I think this represents a nice divide into two “classes” of computer user: the “user” who is a permanent underclass, and the “developer” or “programmer” who is a permanent overlord. Business and government like this; the former because it’s hard to sell something open and modifiable without giving away your secret sauce; the latter because they don’t want clerks suddenly differentiating from each other in terms of productivity or finding and changing anything. This is why Smalltalk failed, in my opinion. It’s hard to convince businesses to deliver apps that are fundamentally open to modification. Intellectual property and all that.
(Incidentally, you now see that business has discovered it’s possible to make the developers the middle class under themselves and the law.)
I don’t think this is a necessary state of affairs. Unix, Smalltalk and Lisp all anticipated the existence of a whole spectrum between low-level developers through users-that-program, through power users, to complete grunts. The whole Unix proposition was that your local wizard would prepare you C programs on-demand and the user-operators would string them together with shell scripting on-the-fly. Smalltalk and Lisp both supplied “open worlds” where the user cooperated with the system in a similar fashion using the local metaphors: creating objects or functions or what-have-yous, but able to modify the whole system interactively. The user of a Smalltalk system is basically a programmer. The Liskov substitution principle is really just a way of respecting that relationship as a good actor.
I frankly think it’s a little insulting to system analysts to assume that because they’re not programmers, they cannot fathom some kind of inbetweener system that maybe isn’t as brutal as full programming but also is substantially more powerful than using a GUI. And the real problem with the GUI, IMO, is not what it does to the user experience, it’s what it does to the development time—“the Programmer’s Full Employment Act.” A feature like subarrays is really quite simple in the model. It’s the layer upon layer of goo that has to be created and maintained which makes it so expensive. And it will finally culminate in something like an insolent child; not really knowing what it is doing or why, in severe need of more discipline.

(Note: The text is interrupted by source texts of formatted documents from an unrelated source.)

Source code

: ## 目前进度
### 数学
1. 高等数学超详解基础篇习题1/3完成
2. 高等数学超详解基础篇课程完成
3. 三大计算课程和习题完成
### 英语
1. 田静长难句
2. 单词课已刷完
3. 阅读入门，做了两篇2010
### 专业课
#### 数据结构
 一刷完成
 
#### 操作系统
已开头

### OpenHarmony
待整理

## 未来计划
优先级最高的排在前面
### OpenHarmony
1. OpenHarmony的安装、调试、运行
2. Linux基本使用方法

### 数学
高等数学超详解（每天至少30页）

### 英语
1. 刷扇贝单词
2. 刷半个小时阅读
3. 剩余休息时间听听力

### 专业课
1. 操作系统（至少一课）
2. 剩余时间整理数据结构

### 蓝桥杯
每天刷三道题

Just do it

The scientists are similar to the analysts. It seems strange to me to make them crawl through page after page of forms for submitting their scheduling block, only to give them essentially Python plus some libraries in the form of CASA for reducing the data they get. They obviously are able to grasp programming constructs—why do we force them, at great internal expense, to tolerate a UI that coddles them wrongly and then gets in their way?
A friend of mine likes to use the word operator to describe this class: people who are neither wholly victims of the GUI/programmer’s whims nor fully liberated programmers themselves. They use software that may be have required some training to understand. The software works more like their servant or peer than their boss.
I think that is what Engelbart foresaw in software as a tool to augment intellect. We got very distracted by the idea of direct manipulation, although now I think we build GUIs out of more of a cargo-cult sensibility than principle. But even that was a distraction from simpler, earlier principles: help humans comprehend faster and better and speed them to better solutions to problems. Maybe if we accept a little ugly, we can get there faster and more intelligently with less work.